Gordon__Freeman2019-08-21 16:10:26

Speech recognition

Gordon__Freeman, 2019-08-21 16:10:26

TASK:
1. The person says the text.
2. Some software happens this text in real time.
3. This software has its own database where each word corresponds to some sound (audio file)
4. And as soon as the software recognizes a familiar word from its database, the software immediately turns on this audio file,
and continues to happen further.
EXAMPLE:
1. A person says, "Eat some more of those soft French buns and have some tea."
2. The software plays:
/soft/ == audio1.ogg
/drink/ == audio2.ogg
POSSIBLE SOLUTIONS
Maybe something with the Google Speech API cloud.google.com/speech-to-text/ for PHP
WHAT IS THE PROBLEM OF SIMILAR SOLUTIONS
Chatbot is doing something similar, for example, on dialogflow.com.
But the problem with Chatbots is that they need to say a start phrase every time, like "Hey, Google" - "Play a sound if you know one of this word". Then, in order for the Chatbot to give a result, the person needs to stop talking. The chatbot will process the text and produce an audio sound. And so on.
My task is to play these sounds every time the Chatbot recognizes a familiar word from its database, continuously throughout when a person speaks (for example, just reads a poem).
Thank you!

Reply

Answer the question

In order to leave comments, you need to log in

3 answer(s)

D

Dimonchik, 2019-08-21
@dimonchik2013

This software has its own database where each word corresponds to a sound (audio file)

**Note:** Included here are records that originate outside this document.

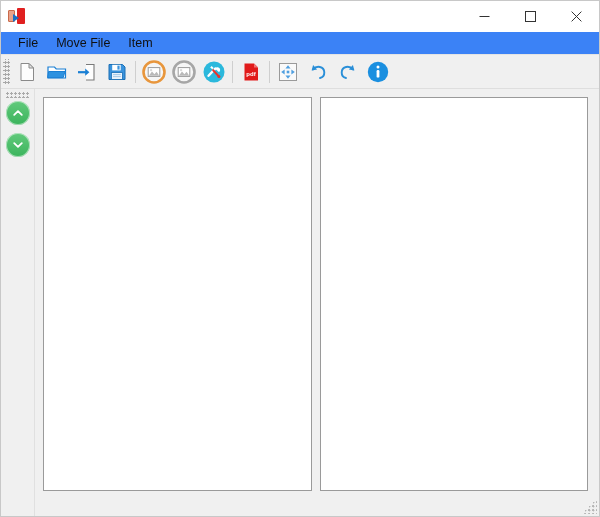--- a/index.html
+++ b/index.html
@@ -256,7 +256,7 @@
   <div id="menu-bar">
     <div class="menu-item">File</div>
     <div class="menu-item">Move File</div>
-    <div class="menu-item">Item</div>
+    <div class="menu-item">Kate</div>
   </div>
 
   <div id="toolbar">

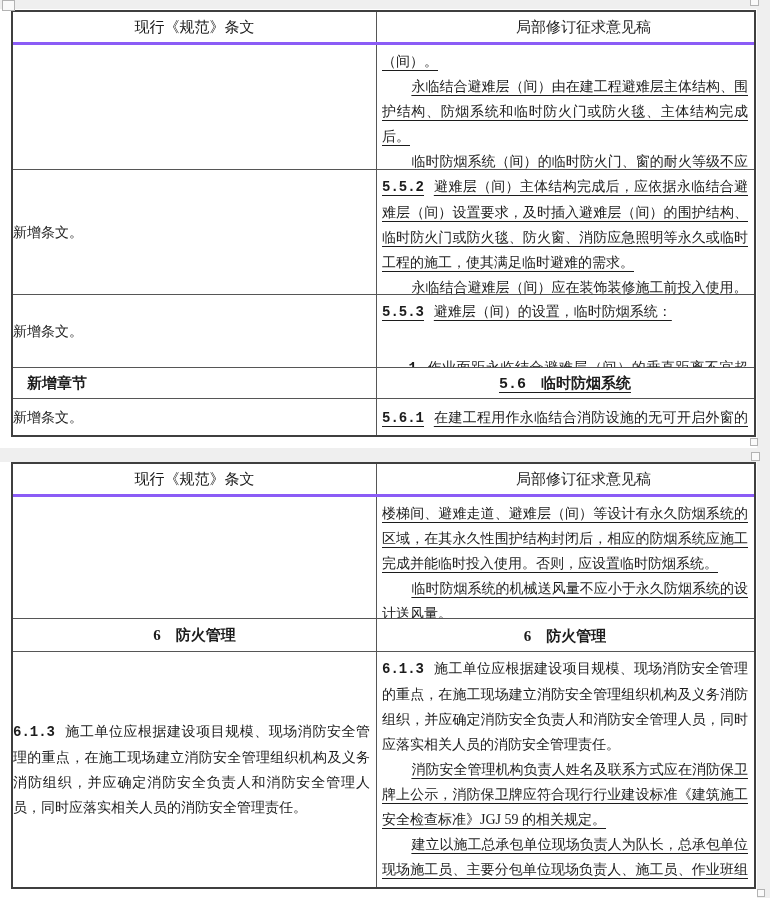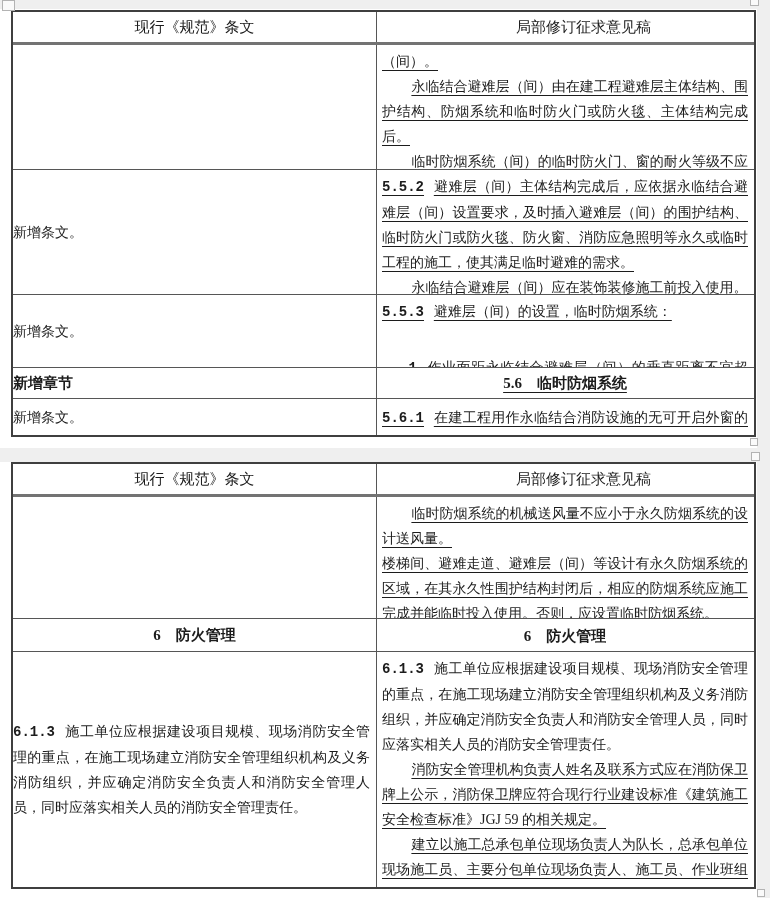--- a/index.html
+++ b/index.html
@@ -23,7 +23,7 @@
   .t2{left:11px;top:462px;width:745px;}
   .trow{display:flex;border-bottom:1px solid #565656;box-sizing:border-box;overflow:hidden;}
   .trow:last-child{border-bottom:none;}
-  .hdr{border-bottom:3px solid #737373;gap:36px;}
+  .hdr{border-bottom:3px solid #8b5cf6;gap:36px;}
   .cl{width:364px;border-right:1px solid #565656;box-sizing:border-box;
       display:flex;align-items:center;padding:3px 6px 3px 0;}
   .cr{flex:1;box-sizing:border-box;padding:4px 6px 2px 5px;}

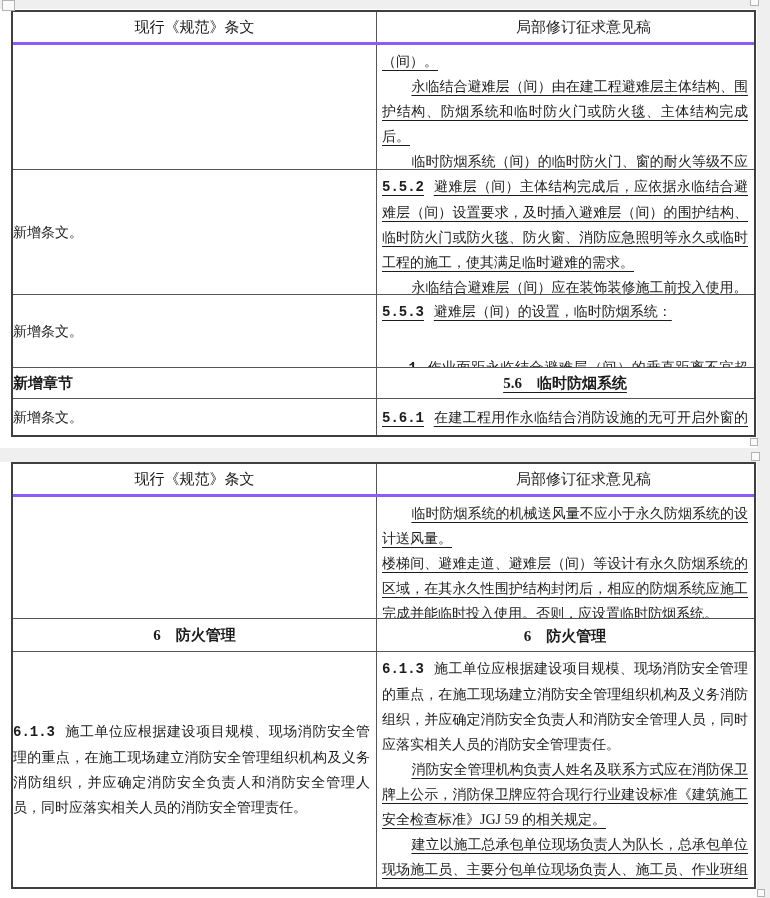--- a/index.html
+++ b/index.html
@@ -40,7 +40,7 @@
   .pnum:empty{display:none;}
   .plain{font-size:14px;line-height:25px;}
   .cc{width:100%;text-align:center;font-weight:bold;font-size:15px;line-height:25px;}
-  .lbold{font-weight:bold;font-size:15px;}
+  .lbold{font-weight:bold;font-size:15px;margin-left:14px;}
 </style>
 </head>
 <body>

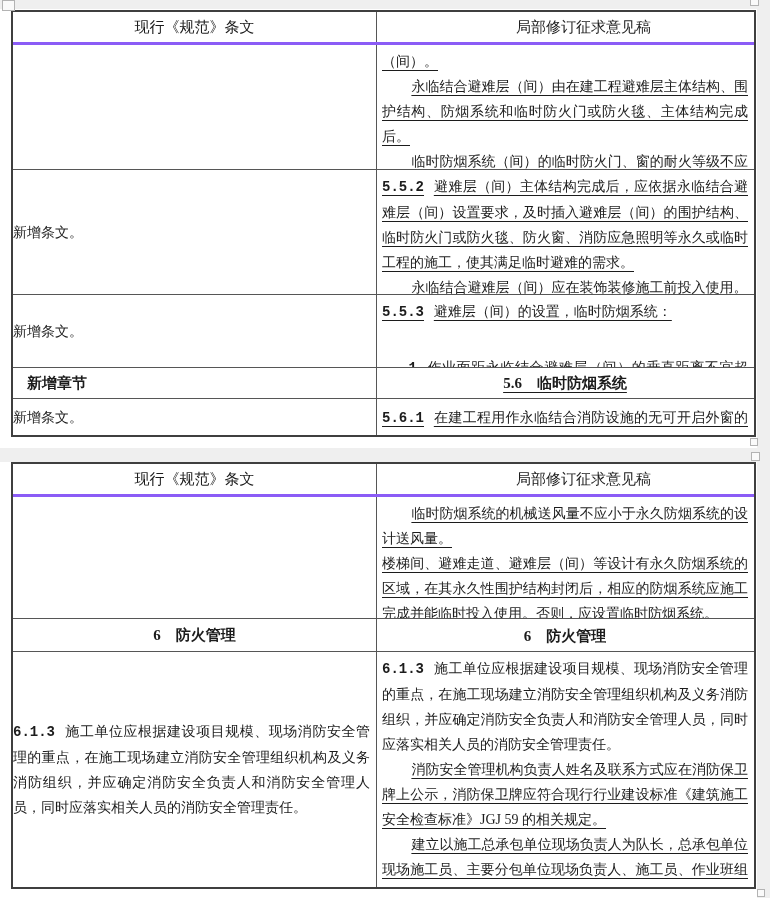--- a/index.html
+++ b/index.html
@@ -91,7 +91,7 @@
       <div class="cl">
           <span class="plain lbold">新增章节</span>
         </div>
-      <div class="cr" style="display:flex;align-items:flex-end;">
+      <div class="cr" style="display:flex;align-items:flex-start;font-family:Liberation Mono, monospace;">
         <div class="cc u">5.6　临时防烟系统</div>
       </div>
     </div>

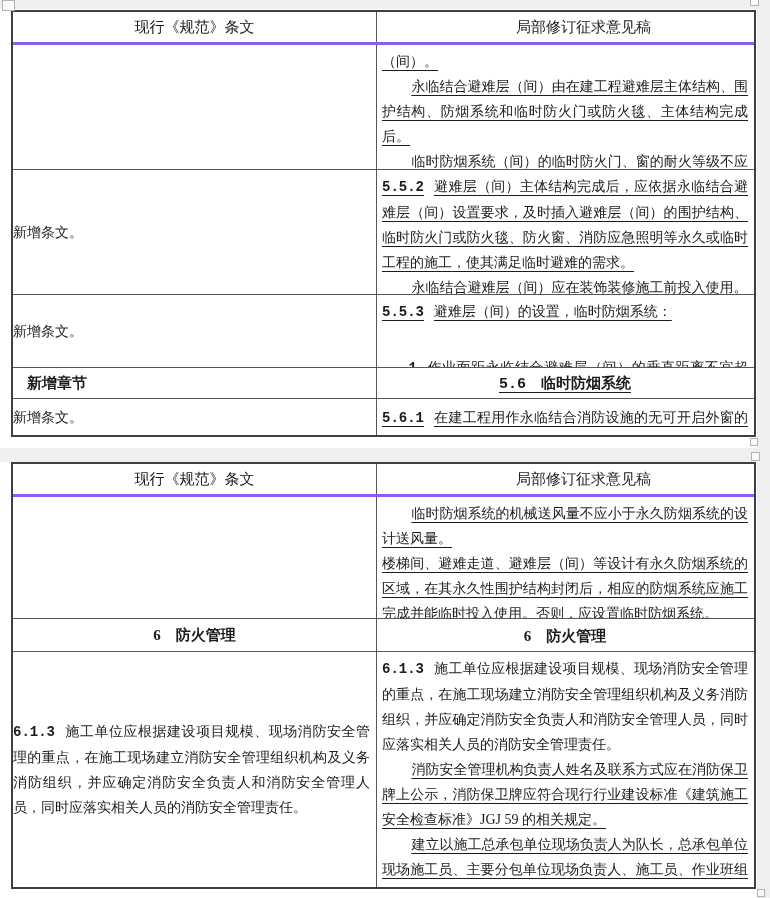--- a/index.html
+++ b/index.html
@@ -115,8 +115,8 @@
     <div class="trow" style="height:122px">
       <div class="cl"></div>
       <div class="cr">
+        <p class="para u"><span>楼梯间、避难走道、避难层（间）等设计有永久防烟系统的区域，在其永久性围护结构封闭后，相应的防烟系统应施工完成并能临时投入使用。否则，应设置临时防烟系统。</span></p>
         <p class="para u ind"><span>临时防烟系统的机械送风量不应小于永久防烟系统的设计送风量。</span></p>
-        <p class="para u"><span>楼梯间、避难走道、避难层（间）等设计有永久防烟系统的区域，在其永久性围护结构封闭后，相应的防烟系统应施工完成并能临时投入使用。否则，应设置临时防烟系统。</span></p>
       </div>
     </div>
 

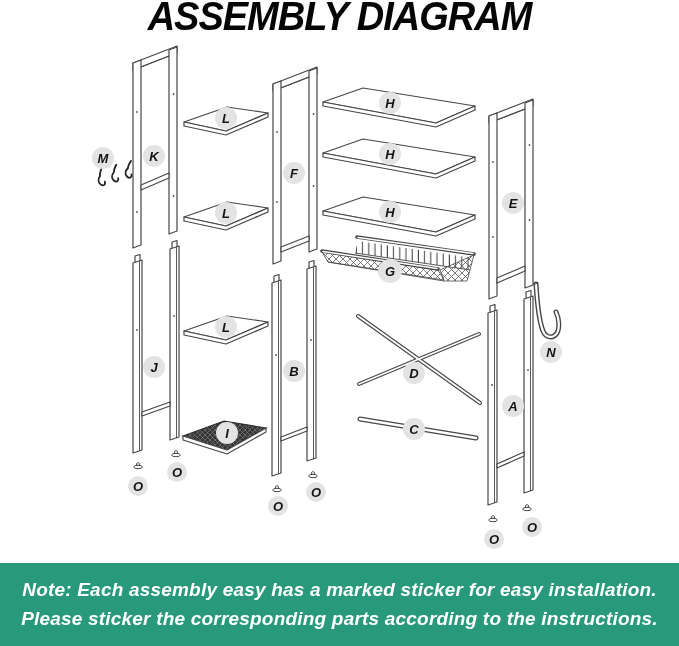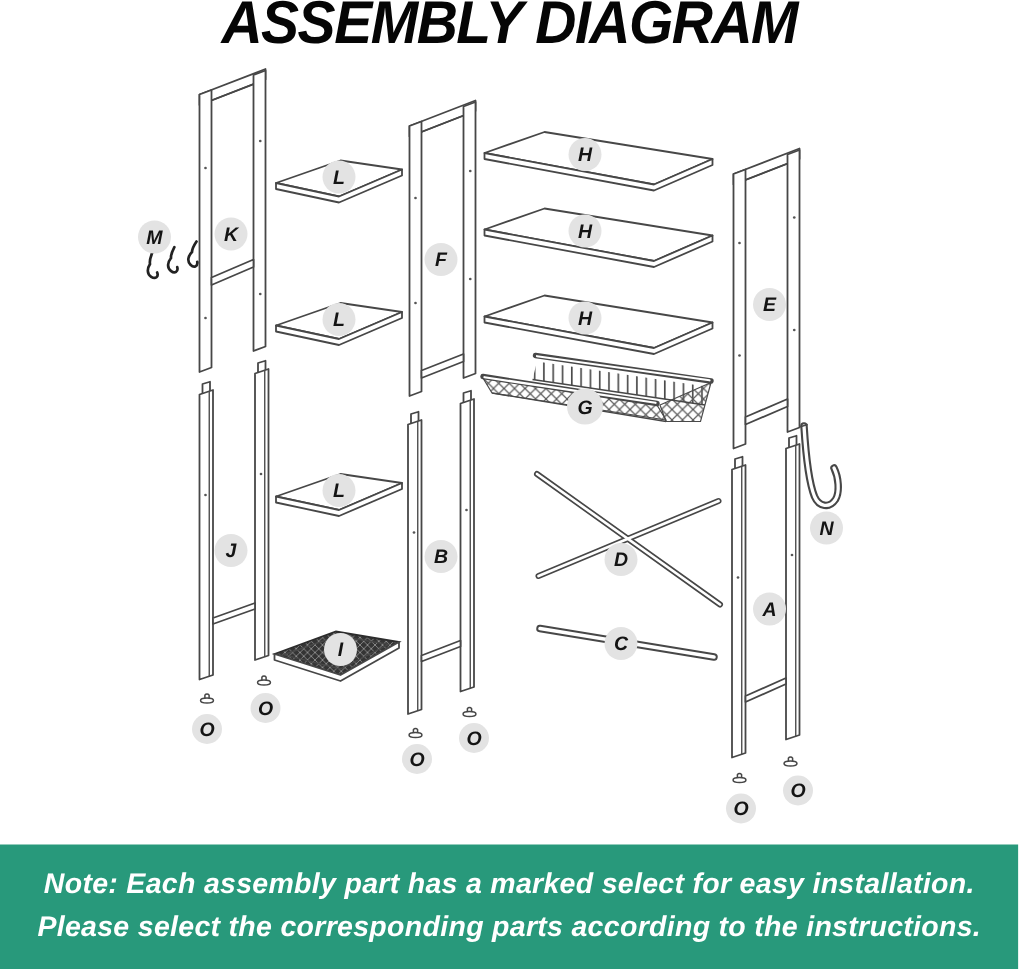--- a/index.html
+++ b/index.html
@@ -284,7 +284,7 @@
   </svg>
 
   <div class="note">
-    <p>Note: Each assembly part has a marked select for easy installation.</p>
+    <p>Note: Each assembly easy has a marked sticker for easy installation.</p>
     <p>Please select the corresponding parts according to the instructions.</p>
   </div>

you assemble the database yourself, from Google Translate
connect one of the 6 speech APIs - translate speech into text
, compare text, play the
PROFIT file

S

Sergey Sokolov, 2019-08-21
@sergiks

It is more reliable and easier to remove the textual meaning of words from the chain.
The microphone listens to everything - some sound patterns, which are trained, trigger an action (playing an audio file).
This is how voice commands work for DVRs - for example, Xiaomi 70mai at a cost of about 1500 rubles. They listen constantly, "understand" only a few commands. Firmware with Russification does, incl. and these recognizable commands are Russian-speaking.

G

Gordon__Freeman, 2019-08-22
@Gordon__Freeman

Thanks for the recommendations - I'll try .. I
also found it, it seems to be exactly the same request, but on other technologies - Speech recognition, continuously reading the signal from the microphone?